ARC | Texture | Voc(mV) | Jsc(mA/cm2) | FF(%) | Eff(%) |
SLARC | Planar | 619.00 ± 2.40 (622) | 33.84 ± 0.34 (34.29) | 76.18 ± 0.30 (76.35) | 15.96 ± 0.25 (16.28) |
Micro | 620.80 ± 2.53 (622) | 38.01 ± 0.28 (38.25) | 76.84 ± 0.20 (76.88) | 18.10 ± 0.11 (18.31) |
Nano | 622.00 ± 2.80 (628) | 37.66 ± 0.20 (37.65) | 78.00 ± 0.22 (77.91) | 18.25 ± 0.10 (18.33) |
DLARC | Planar | 618.20 ± 1.79 (621) | 35.14 ± 0.13 (35.18) | 76.13 ± 0.10 (76.12) | 16.54 ± 0.10 (16.63) |
Micro | 620.33 ± 1.86 (623) | 38.54 ± 0.12 (38.56) | 76.96 ± 0.08 (77.12) | 18.40 ± 0.10 (18.53) |
Nano | 620.14 ± 2.03 (624) | 38.34 ± 0.10 (38.32) | 78.08 ± 0.14 (78.13) | 18.56 ± 0.17 (18.68) |
The bending radius test with the fabricated UT-PERC cells was performed using the specially designed bending test jigs with different bending radius shown in Figure S3 to check if the result of the flexibility experiment conducted through the bare wafer has any difference in the actual cell stage.
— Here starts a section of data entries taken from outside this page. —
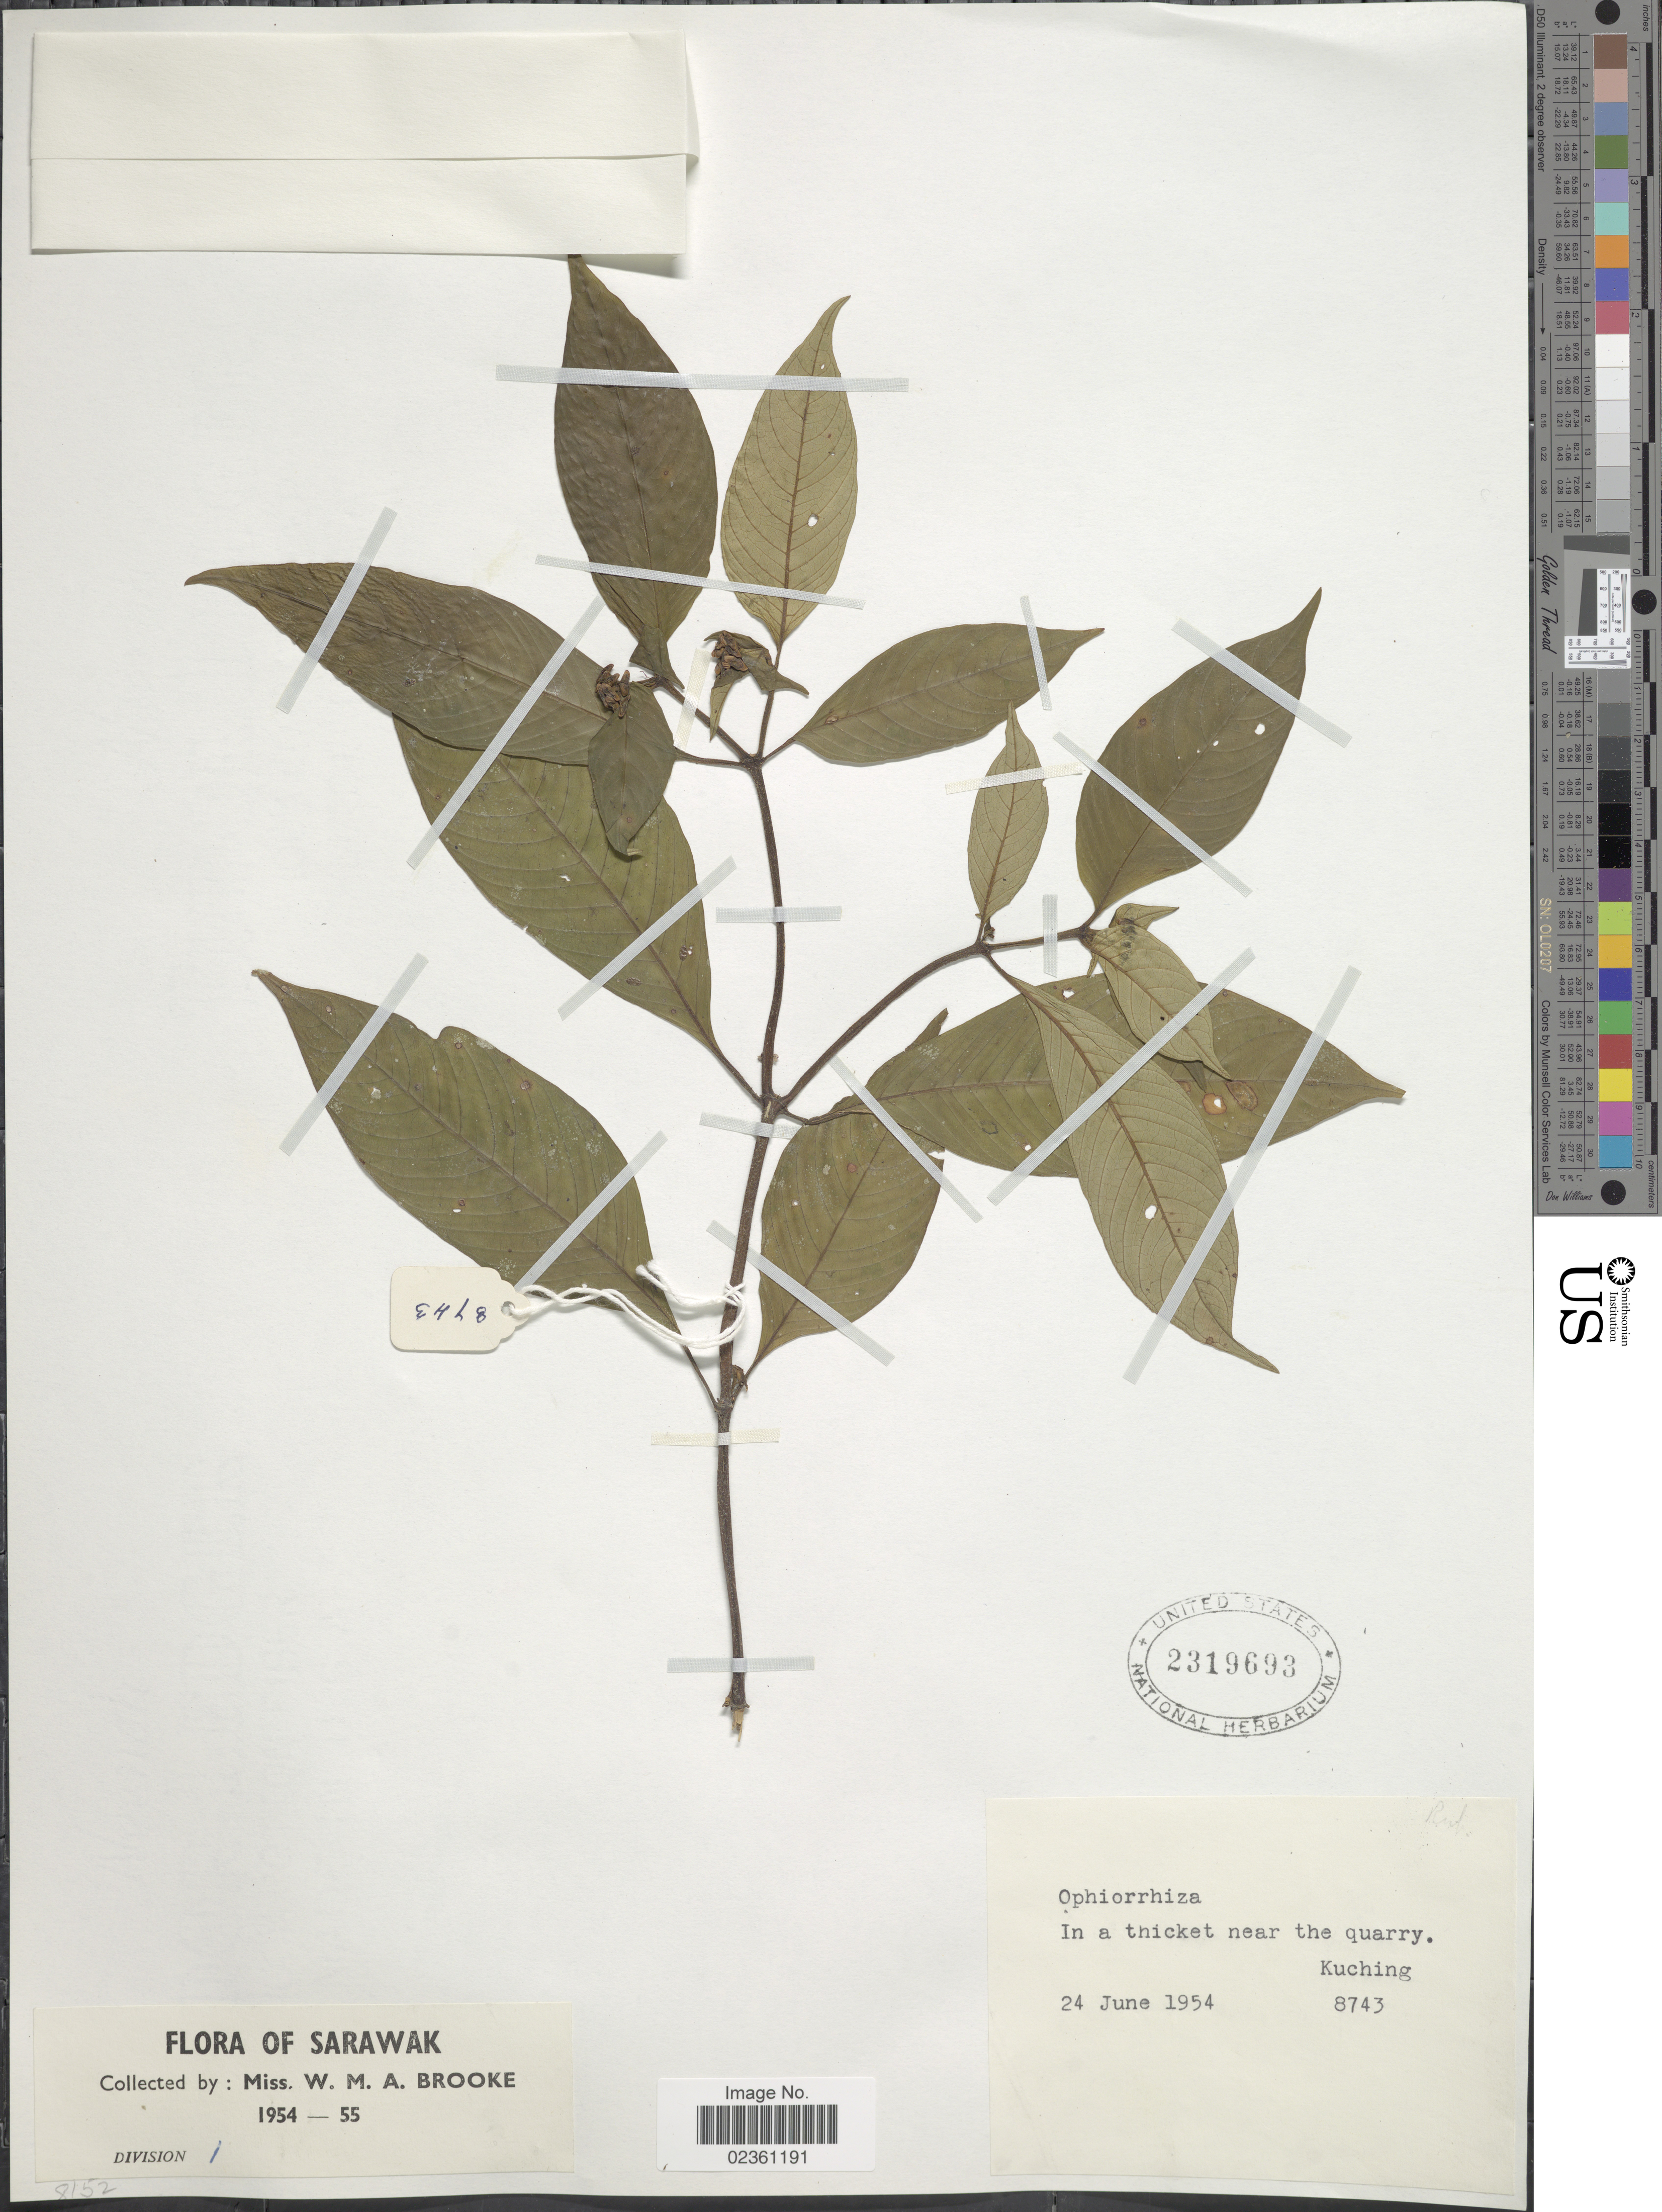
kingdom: Plantae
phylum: Tracheophyta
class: Magnoliopsida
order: Gentianales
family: Rubiaceae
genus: Ophiorrhiza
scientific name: Ophiorrhiza sp.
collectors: W. Brooke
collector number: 8743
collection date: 1954-06-24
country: Malaysia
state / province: Sarawak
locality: In a thicket near the quarry. Kuching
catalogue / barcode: US 2319693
With each UT-PERC cell having a planar surface, a typical micro-pyramid textured surface, and a nano-pyramid textured surface could be used to identify a critical bending radius at which the cell fracture occurs. Interesting results from critical bending radius tests of UT-PERC cells with different surface structures can be seen in Fig. 7(c). A critical bending radius of planar UT-PERC cells were 26 mm, micro-pyramid UT-PERC cells were 28 mm and a critical bending radius of nano-pyramid UT-PERC cells were 26 mm, respectively. The nano-pyramid UT-PERC cells reduced the critical bending radius by 2 mm compared with micro-pyramid UT-PERC cells. The critical bending radius of nano-pyramid UT-PERC cells was found to be equivalent to that of planar UT-PERC cells, but it is necessary to look more closely at the 28 mm test results. When looking at the test results at a bending radius of 28 mm where the fracture started, planar samples had a breakage probability of 50%, while nano-pyramid samples had a breakage probability of 40%. The critical bending radius test results of these UT-PERC cells are consistent with the previous 4-point bending test results. The nano-pyramid samples clearly show higher mechanical flexibility than the micro-pyramid samples. The nano-pyramid samples do not show a significant difference compared to the planar samples but show slightly improved mechanical flexibility. In the additional cycle bending test, as shown in Fig. 7 (d), micro-pyramid UT-PERC cells showed a decrease in efficiency of 4.3% compared to the initial efficiency after 1,000 bending tests, whereas planar UT-PERC cells and nano-pyramid UT-PERC cells showed a decrease in efficiency of 3.0% and 2.0%, respectively. As shown in Fig. S7, this decrease in efficiency after the cycle bending test is mainly due to the decrease in FF and series resistance. It is thought that the series resistance increased as the electrode was damaged during the bending test.